With global digital payments revenue expected to reach $14.79 trillion by 2027, payment infrastructure has arguably never been more critical. But at the same time the tech is becoming essential, the costs and complexities associated with it are increasing. One recent survey shows that merchants’ satisfaction with their payment processors has declined massively, particularly when major technical hurdles arise.
Seeking to find solutions to these problems, Klas Bäck, Albert Drouart and Dan Blomberg founded Pagos, a “payment intelligence” infrastructure startup. Made up of payment experts with backgrounds from Braintree, PayPal and Stripe, Pagos turns disparate digital payments data into actionable insights without requiring customers to change their payment processors.
CEO Bäck and Drouart held senior leadership positions at Braintree/Venmo and PayPal over the last eight to nine years; Braintree/Venmo was acquired by PayPal in September 2013. Blomberg, for his part, has launched seven startups and sold five over the last two decades.
“Payment processing is fundamental to customer relationships, revenue and a business’s bottom line, but is getting more and more complex to manage well,” Bäck told TechCrunch via email. “Most companies don’t have the tools, data, or knowledge to develop or execute on an effective payment strategy; even those that do often leave significant opportunities on the table. Pagos was founded on the principle that almost all companies need help to be more data driven around their payment execution.”
Payments infrastructure vendors aren’t exactly a dime a dozen, but there’s a growing amount chasing after the massive market opportunity. Streamline, headquartered in San Francisco, recently raised $4 million for its business-to-business-focused payments product suite. Kushki is a much larger player — the Ecuadorian payments infrastructure startup landed $100 million last year at a $1.5 billion valuation.

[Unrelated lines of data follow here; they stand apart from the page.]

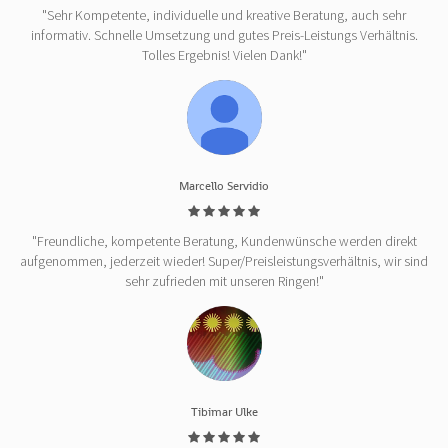
"Sehr Kompetente, individuelle und kreative Beratung, auch sehr
informativ. Schnelle Umsetzung und gutes Preis-Leistungs Verhältnis.
Tolles Ergebnis! Vielen Dank!"
Marcello Servidio
"Freundliche, kompetente Beratung, Kundenwünsche werden direkt
aufgenommen, jederzeit wieder! Super/Preisleistungsverhältnis, wir sind
sehr zufrieden mit unseren Ringen!"
Tibimar Ulke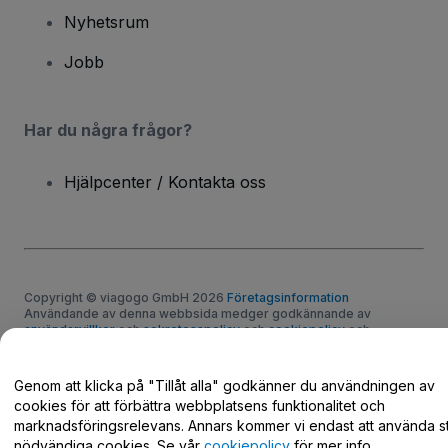
Nyhetsrum
Jobb
Har du några frågor?
Hjälpcenter / Kontakta oss
Copyright © viagogo GmbH 2026
Företagsinformation
Användande av denna webbsida medger godkännande av
användarvillkor
och
sekretesspolicy
och
cookiepolicy
och
mobilsekretesspolicy
Dela inte min personliga information/dina integritetsval
Genom att klicka på "Tillåt alla" godkänner du användningen av
cookies för att förbättra webbplatsens funktionalitet och
marknadsföringsrelevans. Annars kommer vi endast att använda st
nödvändiga cookies. Se vår
cookiepolicy
för mer info.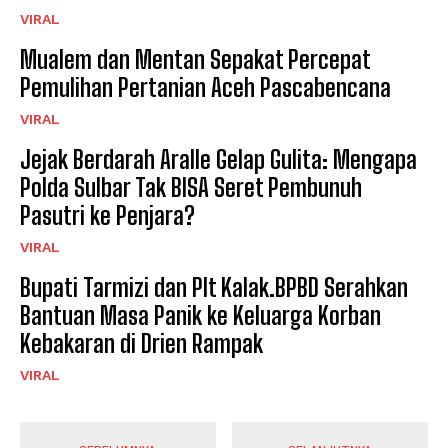
VIRAL
Mualem dan Mentan Sepakat Percepat
Pemulihan Pertanian Aceh Pascabencana
VIRAL
Jejak Berdarah Aralle Gelap Gulita: Mengapa
Polda Sulbar Tak BISA Seret Pembunuh
Pasutri ke Penjara?
VIRAL
Bupati Tarmizi dan Plt Kalak.BPBD Serahkan
Bantuan Masa Panik ke Keluarga Korban
Kebakaran di Drien Rampak
VIRAL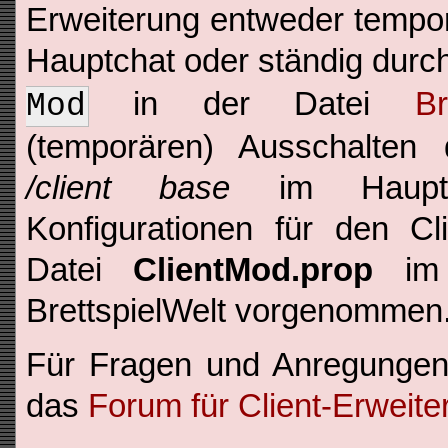
Erweiterung entweder tempor
Hauptchat oder ständig durc
in der Datei
Br
Mod
(temporären) Ausschalten 
/client base
im Hauptch
Konfigurationen für den C
Datei
ClientMod.prop
im H
BrettspielWelt vorgenommen
Für Fragen und Anregungen
das
Forum für Client-Erweit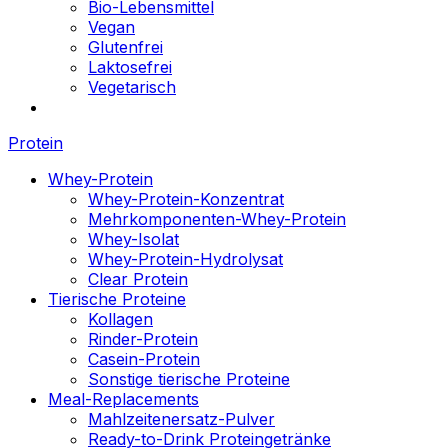
Bio-Lebensmittel
Vegan
Glutenfrei
Laktosefrei
Vegetarisch
Protein
Whey-Protein
Whey-Protein-Konzentrat
Mehrkomponenten-Whey-Protein
Whey-Isolat
Whey-Protein-Hydrolysat
Clear Protein
Tierische Proteine
Kollagen
Rinder-Protein
Casein-Protein
Sonstige tierische Proteine
Meal-Replacements
Mahlzeitenersatz-Pulver
Ready-to-Drink Proteingetränke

So what does Pagos bring to the table? Bäck claims that it uniquely allows companies to stream and store their payments data — including commerce and fraud data — in one place. From a single dashboard, customers can visualize the data and keep track of metrics, including transaction, payment authorization and risk performance.
Pagos offers connections to payment processors such as Adyen, Chase, Braintree, PayPal, Stripe and WorldPay, as well as data ingestion APIs so that businesses can stream payments data and custom metadata into the platform.
“Our action products bring together a company’s data and provide APIs to give developers and business stakeholders in a company the ability to build more sophistication in their payment stack to address issues such as churn, risk, and cost — ask Pagos for recommendations on what credentials, where, and how to send your transactions for maximum upside,” Bäck said. “Pagos is different because we are not trying to offer new plumbing; we want them to use the collection of vendors and partners they have better, which could include changing processes and systems to address issues.”
In terms of customers, Bäck says that Pagos, whose platform has processed over a billion transaction events, is focused on companies that sell or bill their customers online as well as firms that service them, like fraud providers, payment orchestration platforms, acquirers, payment service providers, vertical software-as-a-service companies and marketplaces. Current clients include Adobe, Eventbrite, GoFundMe, Peek and Warner Bros Discover.
“Pagos allows businesses to see what’s going on inside a payments stack,” Bäck said. “Use cases include adding new payment partners and payment method, identifying optimal payment methods and routes, tracking payments and chargeback metrics and optimizing recurring billing to reduce churn.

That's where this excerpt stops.